New sounds are discovered in the strangest ways. High Places made an indie-pop career out of home field recordings, while UK sound artist (and purist) Lee Patterson has founded his life’s practice on recording the hidden sounds of the natural world, using self-crafted hydrophones and contact mikes. Amazingly, in a career spanning two decades, Oval’s latest release DNA shares a raft of similarities with the carbon pops of breathing pond-weed and processed reverb of tree bark in Patterson’s work. The difference being Oval founder Markus Popp uses only synthetic sounds.
Noted for developing the ‘Clicks & Cuts’ aesthetic of music and rhythm found in damaged audio –scratched CDs, hardware noise –in the early 90s, Oval defined the Mille Plateux era of freeing sound from the artist’s vision via the non-determinism of glitch. Where Christian Marclay attempted to liberate noise via his Recycled Records sound collages in the 70s, Oval’s sonic compositions avoid any remnants of the original recording of his chosen medium, rather, opting to locate the rhythm and heartbeat of the glitches, clicks and scratches of his beloved machines.
A lot of DNA sounds like nature.‘Australasia’ bounces within reverberating bubbles of oxygen, while ‘Kasino’ at once plummets from a clear sky of vocal birds to the anesthetized underwater sounds of bustling marine life.
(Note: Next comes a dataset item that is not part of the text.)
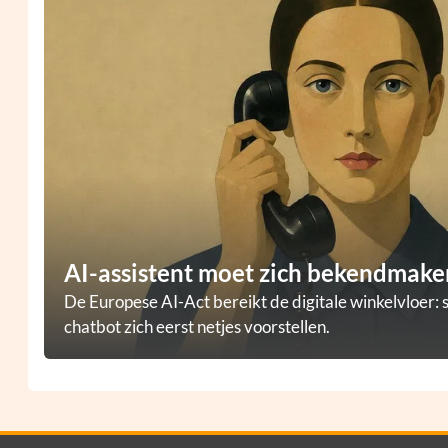
AI-assistent moet zich bekendmaken
De Europese AI-Act bereikt de digitale winkelvloer: 
chatbot zich eerst netjes voorstellen.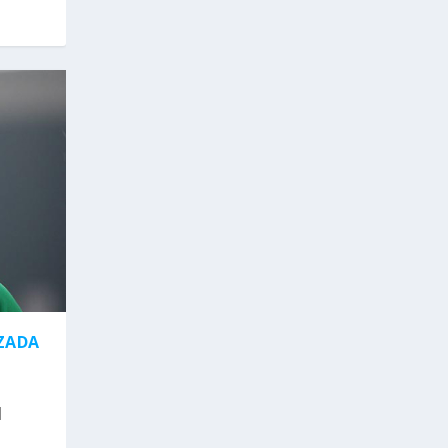
IZADA
|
With no conscious direction, DNA travels along like a half-remembered dream, dozing off into the frenzied dial-up beats of ‘In+Love’ before being completely forgotten in the spatial distortion and skipping disc clicks of ‘Stealth’. Meanwhile, that ever-frustrated desire for pop music pay-off never eventuates, even as the final clamorous build-up of ‘Op’ fades into anything but a climax.
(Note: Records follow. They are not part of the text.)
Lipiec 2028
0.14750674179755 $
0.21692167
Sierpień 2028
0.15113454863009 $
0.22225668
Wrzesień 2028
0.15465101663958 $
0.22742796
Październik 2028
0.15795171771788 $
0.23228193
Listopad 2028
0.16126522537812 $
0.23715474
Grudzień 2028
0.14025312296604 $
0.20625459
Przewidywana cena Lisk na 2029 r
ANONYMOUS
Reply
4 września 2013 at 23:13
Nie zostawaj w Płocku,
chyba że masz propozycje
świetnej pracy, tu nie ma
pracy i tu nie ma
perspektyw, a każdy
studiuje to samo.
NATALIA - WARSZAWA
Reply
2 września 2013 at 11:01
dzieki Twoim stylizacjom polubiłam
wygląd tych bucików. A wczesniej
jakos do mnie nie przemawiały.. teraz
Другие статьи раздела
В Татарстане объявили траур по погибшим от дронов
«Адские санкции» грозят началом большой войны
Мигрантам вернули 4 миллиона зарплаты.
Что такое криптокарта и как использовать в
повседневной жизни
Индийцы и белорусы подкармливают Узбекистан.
DNA is an extended retrospective. Here, 25 tracks run for over an hour and follow along a non-linear path, reflective of the rhisomatic structure of Oval’s music. Even the fact that DNA was meant to be released before the acoustic efforts of 2010’s O and the earlier Oh EP, as a compendium closer to Popp’s era of digital distortion, is appropriate. Because, not only has his oeuvre gathered meaning beyond artistic intent, but it also shows the disordered evolution of his work and his tracks. What was meant to welcome the more acoustic music of his most recent release comes only after the shift has been made. Meanwhile, by establishing a natural rhythm within the ostensibly unnatural realms of manmade electronics using auditory fragments, Popp eschews any semblance of ‘songs’ or ‘structure’ in these sonic snapshots. Instead, his music travels along a hazy plane of ambient sounds that, like nature, might seem random but are of a complex system lovingly assembled by its creator.